------ DOCUMENT PASSAGE

Former President Donald Trump announced a class-action lawsuit today against Facebook, Twitter, and YouTube for his suspension from their platforms following the deadly pro-Trump insurrection at the U.S. Capitol on January 6. Trump’s lawsuit is full of questionable (at best) legal reasoning, has little chance of success, and appears to contradict previous arguments he has made about his social media accounts. It is a frivolous suit that is, as Adi Robertson writes for The Verge, “based on an amalgamation of mostly untested or disregarded legal arguments.”
Nonetheless, mainstream print media outlets treated the lawsuit as a serious legal endeavor by the former president. (Most outlets also reported that Trump immediately began fundraising off of the suit, suggesting another potential motivation for filing it.)
Axios, which broke the news of this lawsuit prior to Trump’s announcement, never once mentioned that the suit is frivolous. In fact, the outlet appeared to praise Trump for following through with a lawsuit and noted that “actions targeting Big Tech platforms serve as ammunition for Trump's conservative base.”
The Wall Street Journal prominently featured the story on its home page, directly under coverage of Haitian President Jovenel Moïse’s assassination. The article discussed Trump’s assertions and eventually quoted an attorney who called the lawsuit “irremediably frivolous” -- but not until the 11th paragraph, buried near the end of the piece.
The New York Times acknowledged the lawsuit may be a “publicity play,” but not until its 11th paragraph. The Times’ headline, however, did note that Trump was already fundraising off the case.

------------
------ RECORD EXTRACTS

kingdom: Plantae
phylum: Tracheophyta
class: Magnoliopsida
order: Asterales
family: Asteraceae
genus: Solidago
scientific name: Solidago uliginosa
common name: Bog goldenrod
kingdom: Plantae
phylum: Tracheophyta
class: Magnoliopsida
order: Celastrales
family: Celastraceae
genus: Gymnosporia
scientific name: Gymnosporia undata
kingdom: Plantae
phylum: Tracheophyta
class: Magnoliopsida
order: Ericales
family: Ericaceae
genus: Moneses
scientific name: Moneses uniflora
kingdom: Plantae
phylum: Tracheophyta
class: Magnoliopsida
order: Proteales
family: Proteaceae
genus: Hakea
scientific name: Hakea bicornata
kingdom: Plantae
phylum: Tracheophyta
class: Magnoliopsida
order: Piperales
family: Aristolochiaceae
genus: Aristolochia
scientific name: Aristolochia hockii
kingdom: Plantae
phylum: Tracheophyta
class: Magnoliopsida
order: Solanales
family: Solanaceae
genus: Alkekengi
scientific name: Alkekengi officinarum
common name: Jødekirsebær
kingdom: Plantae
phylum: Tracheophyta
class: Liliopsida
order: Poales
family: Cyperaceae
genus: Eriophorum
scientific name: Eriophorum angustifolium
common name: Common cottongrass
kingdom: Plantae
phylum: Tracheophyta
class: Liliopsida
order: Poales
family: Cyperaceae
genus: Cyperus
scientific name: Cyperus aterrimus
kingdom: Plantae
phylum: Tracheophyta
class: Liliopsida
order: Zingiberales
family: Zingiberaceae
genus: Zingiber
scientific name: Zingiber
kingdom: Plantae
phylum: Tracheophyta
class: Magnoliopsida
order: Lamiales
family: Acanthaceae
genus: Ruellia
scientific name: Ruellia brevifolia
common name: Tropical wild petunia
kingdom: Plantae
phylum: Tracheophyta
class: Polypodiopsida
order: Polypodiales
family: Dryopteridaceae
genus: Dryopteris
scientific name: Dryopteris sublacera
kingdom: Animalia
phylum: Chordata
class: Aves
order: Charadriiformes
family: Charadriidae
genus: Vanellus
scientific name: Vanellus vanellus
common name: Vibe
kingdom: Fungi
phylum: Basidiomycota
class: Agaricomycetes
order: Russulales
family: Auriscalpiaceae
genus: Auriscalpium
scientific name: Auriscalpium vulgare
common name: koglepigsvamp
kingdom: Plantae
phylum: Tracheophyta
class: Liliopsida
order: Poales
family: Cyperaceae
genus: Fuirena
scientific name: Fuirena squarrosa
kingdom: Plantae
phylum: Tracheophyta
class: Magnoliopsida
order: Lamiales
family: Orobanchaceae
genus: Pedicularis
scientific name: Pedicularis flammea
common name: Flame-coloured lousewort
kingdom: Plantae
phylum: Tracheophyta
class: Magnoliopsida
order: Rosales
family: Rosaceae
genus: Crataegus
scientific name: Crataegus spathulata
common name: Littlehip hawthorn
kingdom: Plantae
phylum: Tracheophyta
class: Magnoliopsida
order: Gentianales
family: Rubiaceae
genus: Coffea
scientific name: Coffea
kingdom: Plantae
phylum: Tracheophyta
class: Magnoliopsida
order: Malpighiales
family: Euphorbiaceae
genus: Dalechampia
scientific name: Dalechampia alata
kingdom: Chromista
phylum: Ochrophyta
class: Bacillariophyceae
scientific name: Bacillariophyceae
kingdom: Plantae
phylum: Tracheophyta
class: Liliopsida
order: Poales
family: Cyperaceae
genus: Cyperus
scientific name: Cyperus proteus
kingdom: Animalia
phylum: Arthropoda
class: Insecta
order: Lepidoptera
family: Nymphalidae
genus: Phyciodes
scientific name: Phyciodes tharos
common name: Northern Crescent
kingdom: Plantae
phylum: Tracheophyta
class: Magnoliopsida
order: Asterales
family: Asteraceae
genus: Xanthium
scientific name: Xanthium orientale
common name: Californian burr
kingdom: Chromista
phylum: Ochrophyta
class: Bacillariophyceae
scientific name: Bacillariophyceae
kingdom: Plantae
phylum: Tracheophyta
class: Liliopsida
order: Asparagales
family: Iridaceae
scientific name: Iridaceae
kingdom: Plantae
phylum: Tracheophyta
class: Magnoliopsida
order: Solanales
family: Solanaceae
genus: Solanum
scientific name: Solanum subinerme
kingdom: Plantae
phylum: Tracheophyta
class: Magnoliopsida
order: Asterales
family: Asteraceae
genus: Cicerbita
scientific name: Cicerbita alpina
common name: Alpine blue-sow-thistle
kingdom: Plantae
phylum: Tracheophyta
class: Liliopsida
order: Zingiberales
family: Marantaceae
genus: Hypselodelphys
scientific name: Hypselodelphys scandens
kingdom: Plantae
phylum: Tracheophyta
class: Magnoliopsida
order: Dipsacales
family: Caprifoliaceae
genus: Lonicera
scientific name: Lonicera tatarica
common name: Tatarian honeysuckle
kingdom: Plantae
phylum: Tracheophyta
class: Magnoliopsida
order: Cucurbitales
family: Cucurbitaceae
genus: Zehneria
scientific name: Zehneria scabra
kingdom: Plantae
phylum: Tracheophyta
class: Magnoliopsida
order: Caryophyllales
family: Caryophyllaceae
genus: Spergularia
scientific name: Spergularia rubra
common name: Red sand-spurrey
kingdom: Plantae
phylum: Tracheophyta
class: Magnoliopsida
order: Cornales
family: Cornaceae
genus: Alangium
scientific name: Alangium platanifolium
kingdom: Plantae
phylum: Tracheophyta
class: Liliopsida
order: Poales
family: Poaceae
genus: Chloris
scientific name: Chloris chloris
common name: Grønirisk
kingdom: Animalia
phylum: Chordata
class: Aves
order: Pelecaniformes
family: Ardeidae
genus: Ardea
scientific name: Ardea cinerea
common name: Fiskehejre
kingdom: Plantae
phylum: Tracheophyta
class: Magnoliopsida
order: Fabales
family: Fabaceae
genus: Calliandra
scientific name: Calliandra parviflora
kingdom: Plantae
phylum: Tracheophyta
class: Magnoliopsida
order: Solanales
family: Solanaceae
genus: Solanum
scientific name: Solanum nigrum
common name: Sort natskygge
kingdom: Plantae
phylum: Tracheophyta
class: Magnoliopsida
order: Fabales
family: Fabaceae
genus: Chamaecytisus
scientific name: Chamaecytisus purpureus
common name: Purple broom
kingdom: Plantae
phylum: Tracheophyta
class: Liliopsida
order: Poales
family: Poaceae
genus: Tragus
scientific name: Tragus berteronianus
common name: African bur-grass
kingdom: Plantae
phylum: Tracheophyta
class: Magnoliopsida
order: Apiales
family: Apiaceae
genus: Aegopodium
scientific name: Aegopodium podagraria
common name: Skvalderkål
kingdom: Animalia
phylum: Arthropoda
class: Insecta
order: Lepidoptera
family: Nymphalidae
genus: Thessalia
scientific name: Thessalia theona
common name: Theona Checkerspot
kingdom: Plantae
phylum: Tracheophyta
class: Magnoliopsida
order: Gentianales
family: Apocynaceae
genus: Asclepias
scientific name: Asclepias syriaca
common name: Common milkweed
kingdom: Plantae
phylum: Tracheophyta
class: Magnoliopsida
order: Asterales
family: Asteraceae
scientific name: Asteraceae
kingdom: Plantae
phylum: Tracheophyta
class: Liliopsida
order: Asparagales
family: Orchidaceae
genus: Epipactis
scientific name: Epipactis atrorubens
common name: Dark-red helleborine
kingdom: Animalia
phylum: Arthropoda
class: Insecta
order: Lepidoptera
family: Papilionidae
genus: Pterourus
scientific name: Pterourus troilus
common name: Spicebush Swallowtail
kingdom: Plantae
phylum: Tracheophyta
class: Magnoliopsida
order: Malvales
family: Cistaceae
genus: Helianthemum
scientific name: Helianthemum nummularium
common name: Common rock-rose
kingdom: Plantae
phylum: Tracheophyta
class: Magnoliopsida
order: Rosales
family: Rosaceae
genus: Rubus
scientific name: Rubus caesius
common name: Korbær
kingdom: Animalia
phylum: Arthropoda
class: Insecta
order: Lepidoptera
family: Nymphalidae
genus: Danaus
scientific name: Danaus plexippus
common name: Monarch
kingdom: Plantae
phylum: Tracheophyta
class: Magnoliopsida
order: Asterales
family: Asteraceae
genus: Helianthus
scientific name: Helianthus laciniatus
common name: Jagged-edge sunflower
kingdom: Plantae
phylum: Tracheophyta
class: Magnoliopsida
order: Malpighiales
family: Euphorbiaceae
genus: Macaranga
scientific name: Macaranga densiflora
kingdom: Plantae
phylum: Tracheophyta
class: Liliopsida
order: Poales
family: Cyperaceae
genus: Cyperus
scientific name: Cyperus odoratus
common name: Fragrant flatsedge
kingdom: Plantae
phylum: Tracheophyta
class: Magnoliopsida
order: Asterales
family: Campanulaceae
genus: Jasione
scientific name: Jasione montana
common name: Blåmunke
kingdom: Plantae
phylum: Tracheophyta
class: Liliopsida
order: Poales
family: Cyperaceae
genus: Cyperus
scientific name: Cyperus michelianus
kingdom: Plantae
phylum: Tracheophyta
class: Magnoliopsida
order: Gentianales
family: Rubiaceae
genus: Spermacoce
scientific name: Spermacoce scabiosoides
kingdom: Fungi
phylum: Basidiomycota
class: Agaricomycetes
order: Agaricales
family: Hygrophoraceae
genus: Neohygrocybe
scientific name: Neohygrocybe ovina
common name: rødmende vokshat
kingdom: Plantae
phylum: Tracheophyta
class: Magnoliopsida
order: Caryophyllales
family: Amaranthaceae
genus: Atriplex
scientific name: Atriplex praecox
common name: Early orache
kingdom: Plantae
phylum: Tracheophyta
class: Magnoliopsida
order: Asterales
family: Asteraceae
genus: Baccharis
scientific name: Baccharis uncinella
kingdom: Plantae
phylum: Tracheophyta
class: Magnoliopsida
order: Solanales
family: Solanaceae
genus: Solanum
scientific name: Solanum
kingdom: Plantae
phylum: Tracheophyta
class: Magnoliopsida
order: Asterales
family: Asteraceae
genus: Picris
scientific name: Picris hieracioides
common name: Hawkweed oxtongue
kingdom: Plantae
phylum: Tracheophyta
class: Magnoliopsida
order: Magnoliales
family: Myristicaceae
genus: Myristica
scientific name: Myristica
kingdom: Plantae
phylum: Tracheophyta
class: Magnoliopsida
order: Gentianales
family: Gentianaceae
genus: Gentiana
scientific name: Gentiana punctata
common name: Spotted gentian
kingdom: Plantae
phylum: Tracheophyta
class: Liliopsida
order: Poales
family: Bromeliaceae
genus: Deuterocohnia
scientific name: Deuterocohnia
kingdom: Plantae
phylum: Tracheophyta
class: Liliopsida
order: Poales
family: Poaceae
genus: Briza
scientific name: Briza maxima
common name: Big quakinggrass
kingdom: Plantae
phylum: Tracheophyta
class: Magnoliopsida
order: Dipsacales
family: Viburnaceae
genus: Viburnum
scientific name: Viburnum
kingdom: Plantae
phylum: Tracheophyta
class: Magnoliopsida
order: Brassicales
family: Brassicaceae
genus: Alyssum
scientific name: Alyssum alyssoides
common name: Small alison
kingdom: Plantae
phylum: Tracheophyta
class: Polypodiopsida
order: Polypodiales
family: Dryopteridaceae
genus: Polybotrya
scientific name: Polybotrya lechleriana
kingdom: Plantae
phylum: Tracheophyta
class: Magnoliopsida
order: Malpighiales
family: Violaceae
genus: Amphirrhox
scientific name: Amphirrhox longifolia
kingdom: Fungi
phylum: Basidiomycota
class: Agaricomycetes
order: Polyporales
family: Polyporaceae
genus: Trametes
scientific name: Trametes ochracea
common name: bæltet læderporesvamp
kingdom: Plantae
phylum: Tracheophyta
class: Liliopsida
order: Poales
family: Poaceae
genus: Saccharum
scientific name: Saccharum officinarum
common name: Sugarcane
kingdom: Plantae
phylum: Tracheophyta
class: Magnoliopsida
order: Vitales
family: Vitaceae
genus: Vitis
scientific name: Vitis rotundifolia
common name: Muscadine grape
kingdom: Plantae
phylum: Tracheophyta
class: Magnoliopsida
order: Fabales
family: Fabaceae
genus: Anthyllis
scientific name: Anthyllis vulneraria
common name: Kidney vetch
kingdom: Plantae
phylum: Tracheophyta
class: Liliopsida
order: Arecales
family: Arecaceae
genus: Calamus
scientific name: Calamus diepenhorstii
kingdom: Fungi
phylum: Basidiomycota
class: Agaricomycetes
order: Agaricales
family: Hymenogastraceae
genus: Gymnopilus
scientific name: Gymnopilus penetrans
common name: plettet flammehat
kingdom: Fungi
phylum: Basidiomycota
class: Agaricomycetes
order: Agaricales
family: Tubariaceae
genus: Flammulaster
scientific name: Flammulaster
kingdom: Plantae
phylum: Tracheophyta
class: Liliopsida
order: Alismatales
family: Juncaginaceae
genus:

------------

WORK ORDER:
Rewrite the paragraph beginning "The Wall Street Journal prominently featured" from the passage on press coverage of Trump's social media lawsuit as a short bulleted list that keeps its main facts.

COMPLETED EXERCISE:
- The Wall Street Journal featured the story prominently on its home page, directly below coverage of Haitian President Jovenel Moïse's assassination.
- The article discussed Trump's assertions.
- It quoted an attorney who called the lawsuit "irremediably frivolous," but only in the 11th paragraph, near the end of the piece.